Prompt :: Please report how many lines of the records below contain the string "КУРСЫ", treating uppercase and lowercase as different. Give only the number.

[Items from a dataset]
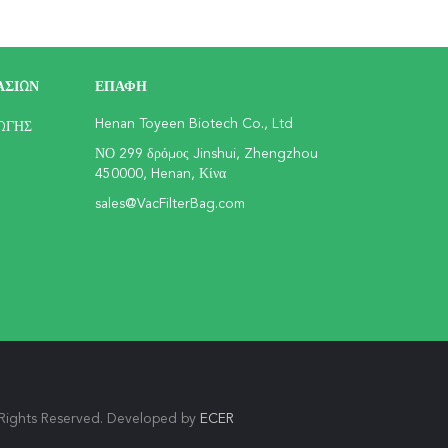
ΑΣΊΩΝ
ΕΠΑΦΉ
Henan Toyeen Biotech Co., Ltd
ΩΓΉΣ
ΝΟ 299 δρόμος Jinshui, Zhengzhou
450000, Henan, Κίνα
sales@VacFilterBag.com
 Rights Reserved. Developed by
ECER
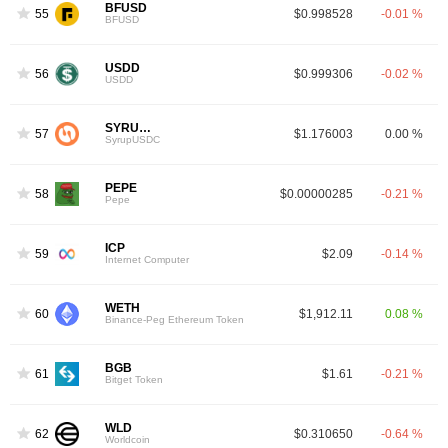
BFUSD
55
$0.998528
-0.01 %
BFUSD
USDD
56
$0.999306
-0.02 %
USDD
SYRUPUSDC
57
$1.176003
0.00 %
SyrupUSDC
PEPE
58
$0.00000285
-0.21 %
Pepe
ICP
59
$2.09
-0.14 %
Internet Computer
WETH
60
$1,912.11
0.08 %
Binance-Peg Ethereum Token
BGB
61
$1.61
-0.21 %
Bitget Token
WLD
62
$0.310650
-0.64 %
Worldcoin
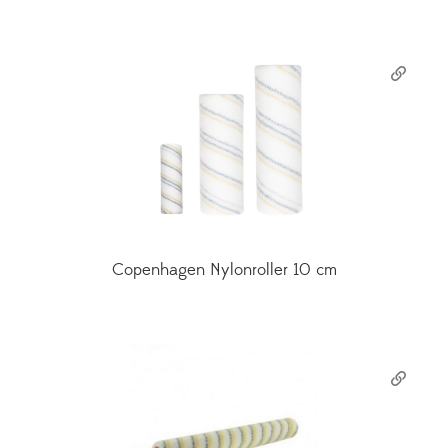
Copenhagen Nylonroller 10 cm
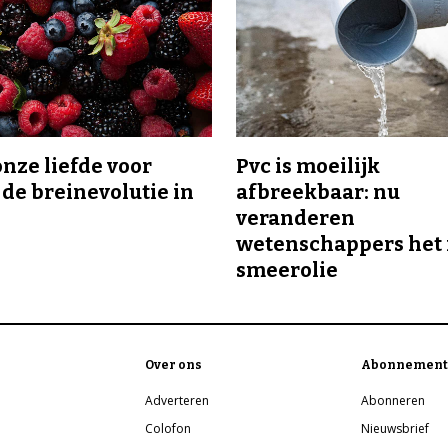
onze liefde voor
Pvc is moeilijk
 de breinevolutie in
afbreekbaar: nu
veranderen
wetenschappers het 
smeerolie
Over ons
Abonnement
Adverteren
Abonneren
Colofon
Nieuwsbrief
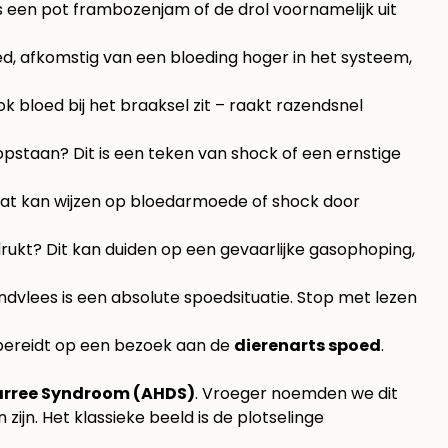
ls een pot frambozenjam of de drol voornamelijk uit
ed, afkomstig van een bloeding hoger in het systeem,
ok bloed bij het braaksel zit – raakt razendsnel
 opstaan? Dit is een teken van shock of een ernstige
k? Dat kan wijzen op bloedarmoede of shock door
drukt? Dit kan duiden op een gevaarlijke gasophoping,
dvlees is een absolute spoedsituatie. Stop met lezen
bereidt op een bezoek aan de
dierenarts spoed
.
arree Syndroom (AHDS)
. Vroeger noemden we dit
 zijn. Het klassieke beeld is de plotselinge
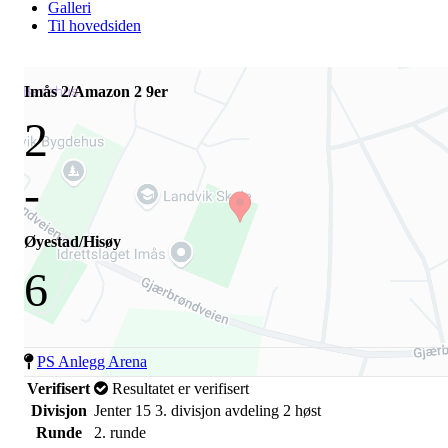
Galleri
Til hovedsiden
Imås 2/Amazon 2 9er
2
-
Øyestad/Hisøy
6
PS Anlegg Arena
Verifisert
Resultatet er verifisert
Divisjon
Jenter 15 3. divisjon avdeling 2 høst
Runde
2. runde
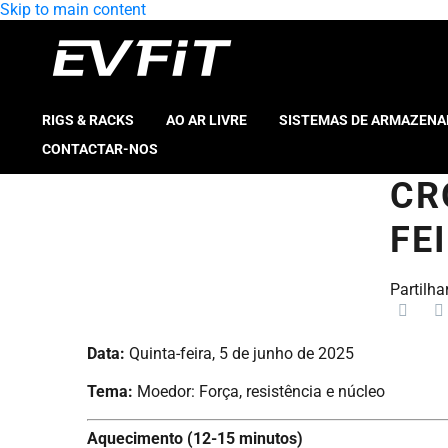
Skip to main content
RIGS & RACKS
AO AR LIVRE
SISTEMAS DE ARMAZEN
CONTACTAR-NOS
CR
FE
Partilhar
Data:
Quinta-feira, 5 de junho de 2025
Tema:
Moedor: Força, resistência e núcleo
Aquecimento (12-15 minutos)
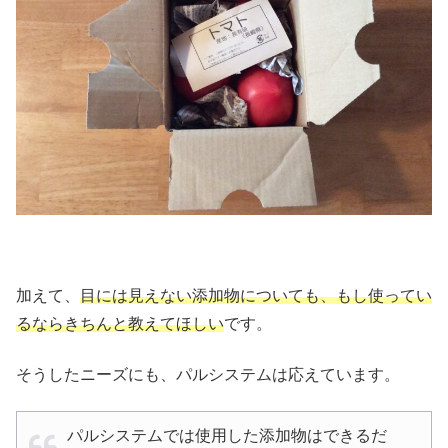
加えて、
目には見えない添加物についても、もし使ってい
るならきちんと教えてほしい
です。
そうしたニーズにも、パルシステムは応えています。
パルシステムでは使用した添加物はできるだ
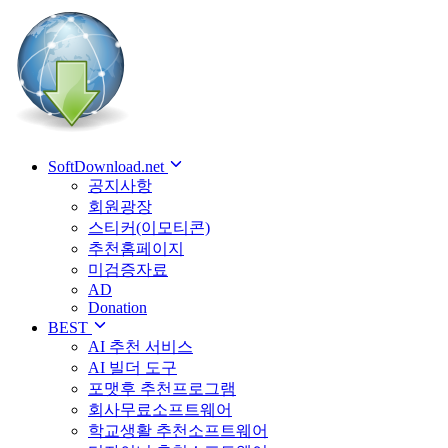
SoftDownload.net
공지사항
회원광장
스티커(이모티콘)
추천홈페이지
미검증자료
AD
Donation
BEST
AI 추천 서비스
AI 빌더 도구
포맷후 추천프로그램
회사무료소프트웨어
학교생활 추천소프트웨어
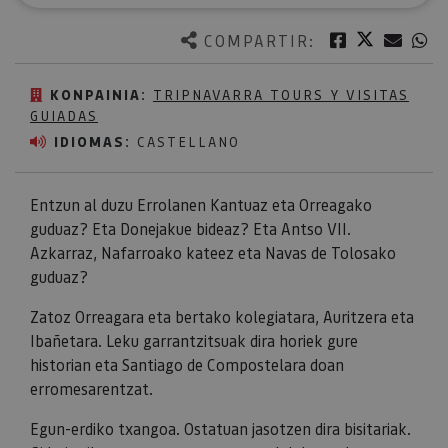
Twitter
Facebook
Corre
W
COMPARTIR:
KONPAINIA:
TRIPNAVARRA TOURS Y VISITAS
GUIADAS
IDIOMAS:
CASTELLANO
Entzun al duzu Errolanen Kantuaz eta Orreagako
guduaz? Eta Donejakue bideaz? Eta Antso VII.
Azkarraz, Nafarroako kateez eta Navas de Tolosako
guduaz?
Zatoz Orreagara eta bertako kolegiatara, Auritzera eta
Ibañetara. Leku garrantzitsuak dira horiek gure
historian eta Santiago de Compostelara doan
erromesarentzat.
Egun-erdiko txangoa. Ostatuan jasotzen dira bisitariak.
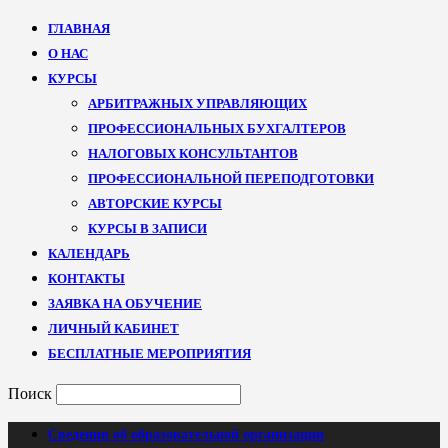
ГЛАВНАЯ
О НАС
КУРСЫ
АРБИТРАЖНЫХ УПРАВЛЯЮЩИХ
ПРОФЕССИОНАЛЬНЫХ БУХГАЛТЕРОВ
НАЛОГОВЫХ КОНСУЛЬТАНТОВ
ПРОФЕССИОНАЛЬНОЙ ПЕРЕПОДГОТОВКИ
АВТОРСКИЕ КУРСЫ
КУРСЫ В ЗАПИСИ
КАЛЕНДАРЬ
КОНТАКТЫ
ЗАЯВКА НА ОБУЧЕНИЕ
ЛИЧНЫЙ КАБИНЕТ
БЕСПЛАТНЫЕ МЕРОПРИЯТИЯ
Поиск
Сведения об образовательной организации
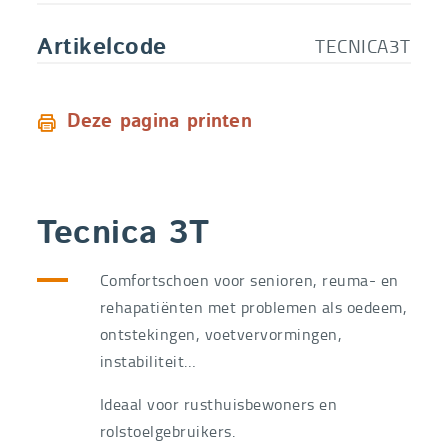
41
Bestelcode
Tecnica3T41
€
67,14
TECNICA3T
Artikelcode
€
74,60
42
Bestelcode
Tecnica3T42
€
67,14
Deze pagina printen
€
74,60
43
Bestelcode
Tecnica3T43
€
67,14
€
74,60
44
Tecnica 3T
Bestelcode
Tecnica3T44
€
67,14
Comfortschoen voor senioren, reuma- en
€
74,60
45
Bestelcode
Tecnica3T45
€
67,14
rehapatiënten met problemen als oedeem,
ontstekingen, voetvervormingen,
€
74,60
46
instabiliteit…
Bestelcode
Tecnica3T46
€
67,14
Ideaal voor rusthuisbewoners en
€
74,60
- - 47 en 48 niet
rolstoelgebruikers.
meer verkrijgbaar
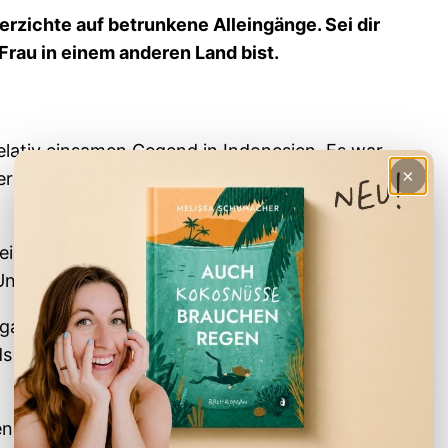
erzichte auf betrunkene Alleingänge. Sei dir
Frau in einem anderen Land bist.
elativ einsamen Gegend in Indonesien. Es war
×
erdammt minimalistisch, aber wahnsinnig
weil hier nichts mehr nach Sonnenuntergang los
Und das war gut so.
galows hörst, sind Hühnergegacker und ab und
s hörten wir jedoch mehr – mehr als uns lieb
en Hundegebelle und nervöses Frauengeflüster.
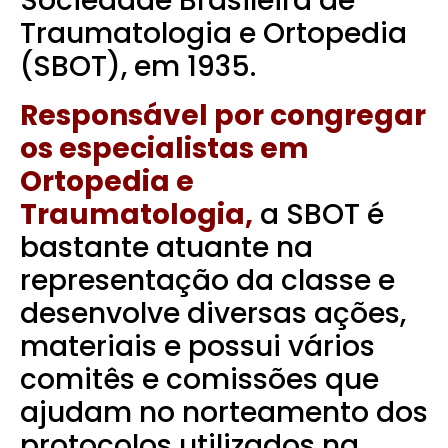
Sociedade Brasileira de
Traumatologia e Ortopedia
(
SBOT
), em 1935.
Responsável por
congregar
os especialistas
em
Ortopedia e
Traumatologia,
a SBOT é
bastante atuante na
representação da classe e
desenvolve diversas ações,
materiais e possui vários
comitês e comissões que
ajudam no norteamento dos
protocolos utilizados na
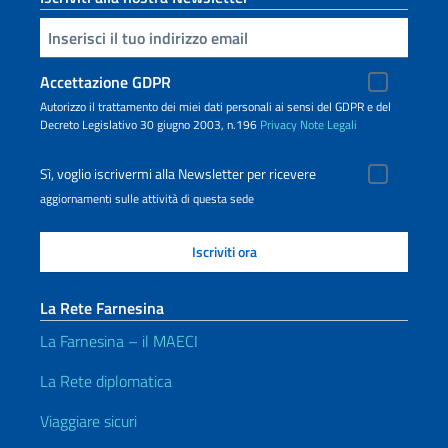
Inserisci la tua email
Accettazione GDPR
Autorizzo il trattamento dei miei dati personali ai sensi del GDPR e del
Decreto Legislativo 30 giugno 2003, n.196
Privacy
Note Legali
Sì, voglio iscrivermi alla Newsletter per ricevere
aggiornamenti sulle attività di questa sede
La Rete Farnesina
La Farnesina – il MAECI
La Rete diplomatica
Viaggiare sicuri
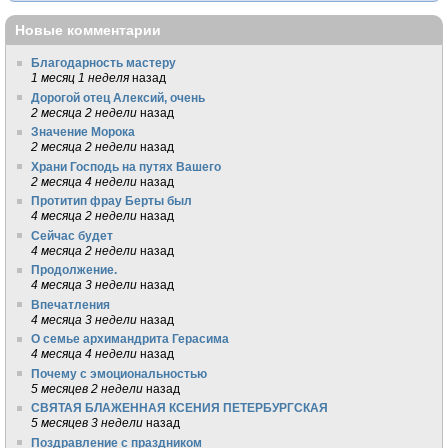
Новые комментарии
Благодарность мастеру
1 месяц 1 неделя
назад
Дорогой отец Алексий, очень
2 месяца 2 недели
назад
Значение Морока
2 месяца 2 недели
назад
Храни Господь на путях Вашего
2 месяца 4 недели
назад
Протитип фрау Берты был
4 месяца 2 недели
назад
Сейчас будет
4 месяца 2 недели
назад
Продолжение.
4 месяца 3 недели
назад
Впечатления
4 месяца 3 недели
назад
О семье архимандрита Герасима
4 месяца 4 недели
назад
Почему с эмоциональностью
5 месяцев 2 недели
назад
СВЯТАЯ БЛАЖЕННАЯ КСЕНИЯ ПЕТЕРБУРГСКАЯ
5 месяцев 3 недели
назад
Поздравление с праздником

Solution :: 3